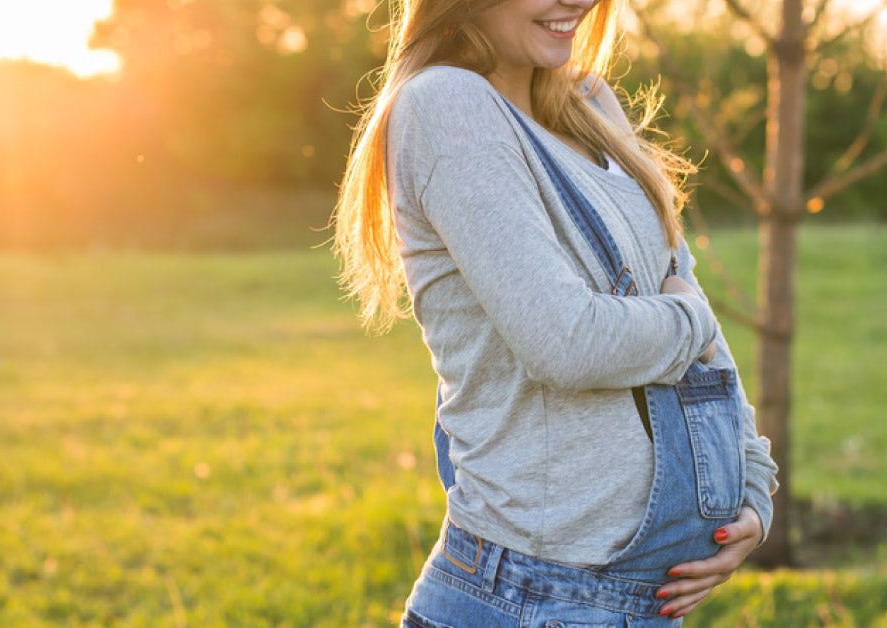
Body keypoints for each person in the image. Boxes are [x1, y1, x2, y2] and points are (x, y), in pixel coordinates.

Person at [333, 0, 779, 624]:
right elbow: (568, 343)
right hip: (526, 598)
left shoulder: (591, 104)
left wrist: (754, 484)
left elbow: (683, 290)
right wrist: (692, 322)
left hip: (639, 606)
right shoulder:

### [TASK BRIEF]
Filter the listing down to the lines holding the word "left", and return those.

### [SOLUTION]
left shoulder: (591, 104)
left wrist: (754, 484)
left elbow: (683, 290)
left hip: (639, 606)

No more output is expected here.